How do parse and process HTML in PHP - a simple scraper
I'm currently working on a parser to make a small preview of a page from a URL given by the user in PHP. I'd like to retrieve only the title of the page and a little chunk of information (a bit of text)
The project: for a list of meta-data of popular wordpress-plugins (cf. https://de.wordpress.org/plugins/browse/popular/ and gathering the first 50 URLs - that are 50 plugins which are of interest! The challenge is: i want to fetch meta-data of all the existing plugins. What i subsequently want to filter out after the fetch is - those plugins that have the newest timestamp - that are updated (most) recently. It is all aobut acutality...
[upl-image-preview url=https://board.phpbuilder.com/assets/files/2020-05-08/1588951028-41772-image.png]

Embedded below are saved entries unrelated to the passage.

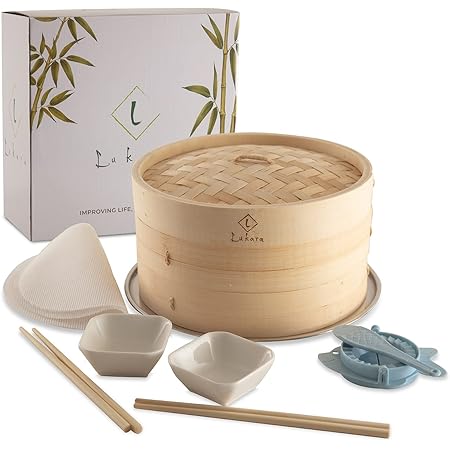
The image size is (450, 450). What are the coordinates of `tray` in the screenshot? It's located at (373, 294).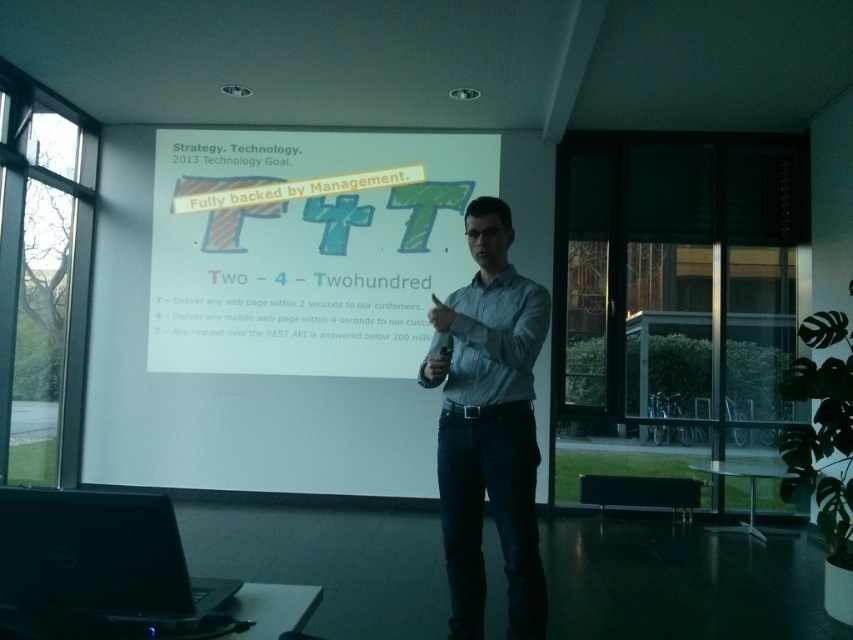
You are sitting in the front row of the presentation. Which object is closer to you, the white matte projection screen at center or the denim jeans at center?

→ The white matte projection screen at center is closer to you than the denim jeans at center because it is further to the viewer.

You are a photographer positioned at the camera location. You want to capture a closeup shot of the point marked at coordinates (405,333) on the projection screen. Given that your camera has a minimum focus distance of 6 meters, will you be able to focus on that point?

The point marked at coordinates (405,333) is 5.99 meters away from the camera. Since the minimum focus distance of the camera is 6 meters, the camera cannot focus on the point because it is slightly closer than the required distance.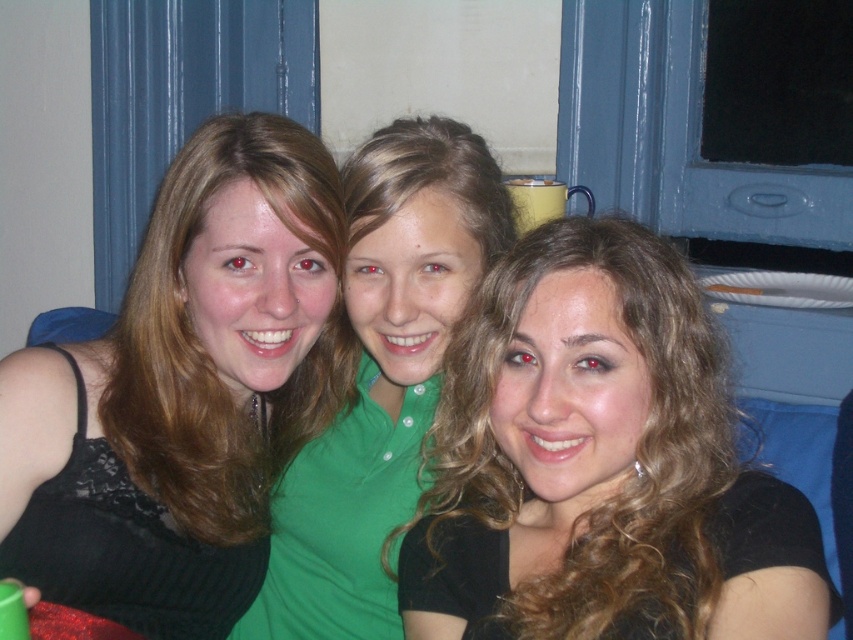
Question: Which of the following is the closest to the observer?

Choices:
 (A) matte black tank top at left
 (B) green matte shirt at center
 (C) black matte hair at center

Answer: (C)

Question: Is matte black tank top at left closer to the viewer compared to green matte shirt at center?

Choices:
 (A) no
 (B) yes

Answer: (B)

Question: Can you confirm if matte black tank top at left is positioned above green matte shirt at center?

Choices:
 (A) no
 (B) yes

Answer: (B)

Question: Which object appears closest to the camera in this image?

Choices:
 (A) matte black tank top at left
 (B) black matte hair at center

Answer: (B)

Question: Considering the real-world distances, which object is closest to the green matte shirt at center?

Choices:
 (A) black matte hair at center
 (B) matte black tank top at left

Answer: (B)

Question: Considering the relative positions of matte black tank top at left and black matte hair at center in the image provided, where is matte black tank top at left located with respect to black matte hair at center?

so to take one page into consideration - fetching the meta-data of one Wordpress-plugin: With simple_html_dom ( http://simplehtmldom.sourceforge.net/ ) i guess that there is a appropiate way and method to do this without any other external libraries/classes. So far I've also tried using generally (DOM)-DOCDocument classes http://docs.php.net/manual/en/domdocument.loadhtml.php), loading the HTML and displaying it on the screen, and now i am musing about the proper way to do it. i consider simple_html_dom ( http://simplehtmldom.sourceforge.net/ ) for this. It will make it very easy. Here is an example of how to pull the title, and the meta-text(description).
<?php
require 'simple_html_dom.php';
$html = file_get_html('https://wordpress.org/plugins/wp-job-manager/');
$title = $html->find ("h1", class_="plugin-title").text];
$text = $html->find(class_="entry-meta").text];
echo $title->plaintext."<br>\n";
echo $texte->text;
?>
see the source: https://wordpress.org/plugins/wp-job-manager/ we have the following set of meta-data for each wordpress-plugin:
Version: 1.9.5.12
installations: 10,000+
WordPress Version: 5.0 or higher
Tested up to: 5.4 PHP
Version: 5.6 or higher
Tags 3 Tags: database member sign-up form volunteer
Last updated: 19 hours ago
plugin-ratings
the project consits of two parts: the looping-part: looping over this URL https://de.wordpress.org/plugins/browse/popular/ and gathering approx 50 to 80 URLs (which seems to be pretty straightforward). the parser-part: where i have some issues - to get propperly the data for the tags and the plugin-rating...